On nous explique aussi que le film porte sur la création du documentaire. Et donc tous les problème que ça pose pour une créatrice indépendante, et les problèmes, c'est rigolo, c'est donc bien la partie comédie de «comédie documentaire». Pour dire ça autrement, c'est une comédie sous la forme d'un making-of. J'insiste sur les mots «sous la forme», car c'est ce qui a énormément géné l'amyi avec qui j'étais venu, qui avait cru qu'il s'agissait d'un vrai making-of, ce qui aurait été extrêmement problématique.

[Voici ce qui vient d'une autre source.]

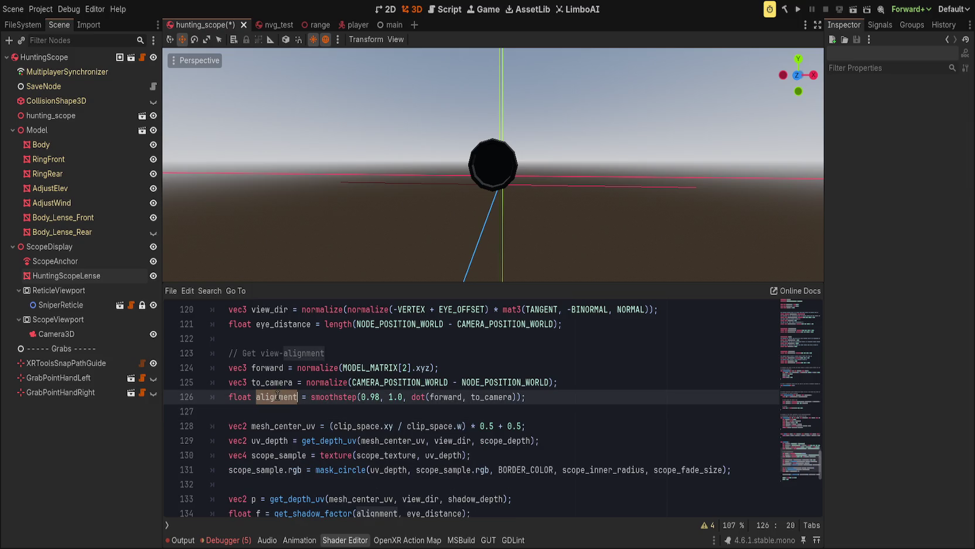
scroll(411, 404, "down", 2)
left_click_drag(512, 411, 562, 404)
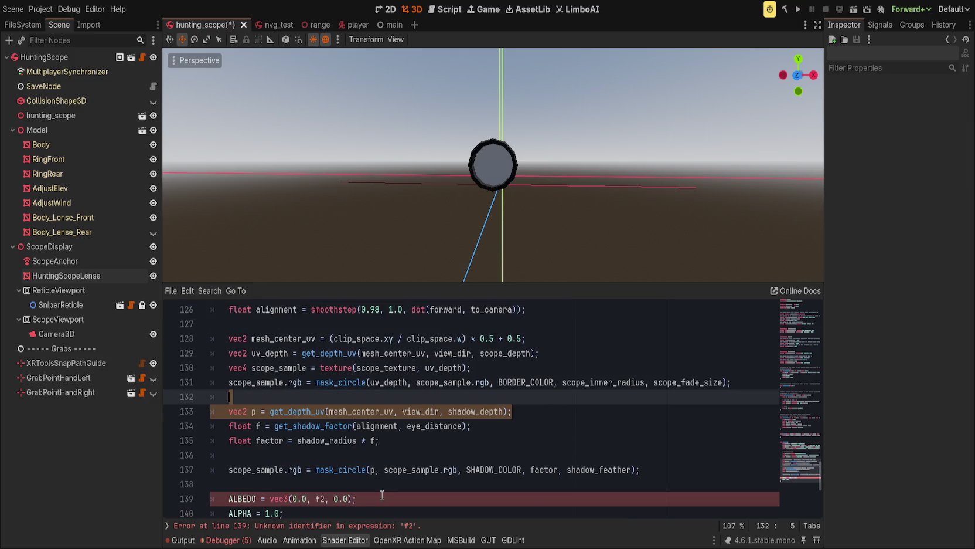
left_click(320, 497)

Je finis par le point qui me semble être le plus important, qui n'est pas mis en avant explicitement dans la communication, et que vous pourriez considérer comme du spoil. Se documenter sur la polyamory affecte la reflexion de la documentaliste-réalisatrice sur les sujets du polyamory, sur le sujet des relations entre personnes, et par ricochet sur sa relation. C'est cette raison qui pousse à penser que ce film serait très intéressant pour quelqu'un cherchant à se renseigner sur le lutinage, parce que l'on accompagne le personnage principale, qui, comme le spectateur, ne connait pas grand chose au début. Et que le spectateur peut donc faire des découvertes de plus en plus poussé au fur et a mesure que le personnage en fait. Et le côté comédie dédramatise bien ce qui aurait risqué d'être «juste» un documentaire sur des groupes alternatifs.

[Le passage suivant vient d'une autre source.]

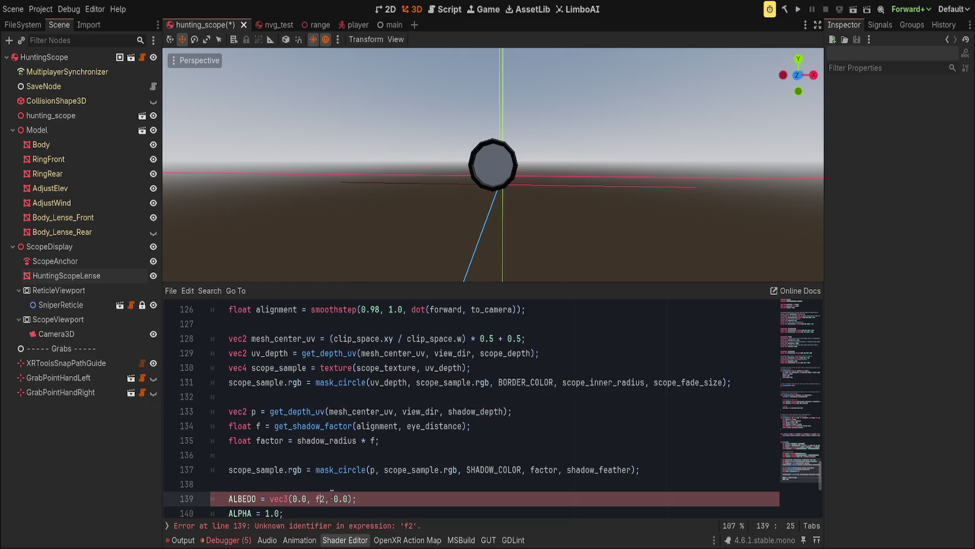
scroll(332, 494, "down", 1)
left_click_drag(278, 454, 444, 458)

Bref, si vous avez l'occasion, je vous conseille fortement de le voir. Même si, si vous êtes comme moi, il va falloir pas mal patienter, vu que le film n'est pas (encore ?) disponible à la vente, ce qui oblige donc à quitter son ordinateur pour le voir.

Notes

[1] même si j'ai jamais du me décrire avec ce mot là, et que ma première réflexion était que le blogueur/se que je cotoye le plus régulièrement est Typhon, mais que je pense pas qu'il serait particulièrement intéressé.

[2] «Polyamory» étant un mot moins connu, mais plus exacte, que «polyamour»

[3] , tout simplement car les relations polyamorique ne concernent pas que l'amour.

vendredi 13 novembre 2015

Café monoamour

Je suis membre de SOS Homophobie et du Mag Jeunes LGBT, et participant de temps en temps au café poly.

Il y a des lieux de réunions - de réunion et pas de rencontre, c'est important de préciser - pour parler de sujets concernant une minorité de la population. Mais les gens dans ces lieux ne sont pas que des membres de cette minorité. Il y a des militant cis-hétéro pour les LGBT, et il y a aussi des curieux. J'ai vu passer un certain nombre d'étudiant pousser la porte du mag pour faire un mémoire sur diverses question relative à l'homosexualité des jeunes. J'ai participé récemment à une étude d'un anthropologue sur le polyamour, et même (En note de bas de page, une autre activité similaire mais que certains peuvent préférer ne pas lire car plus intime)[1].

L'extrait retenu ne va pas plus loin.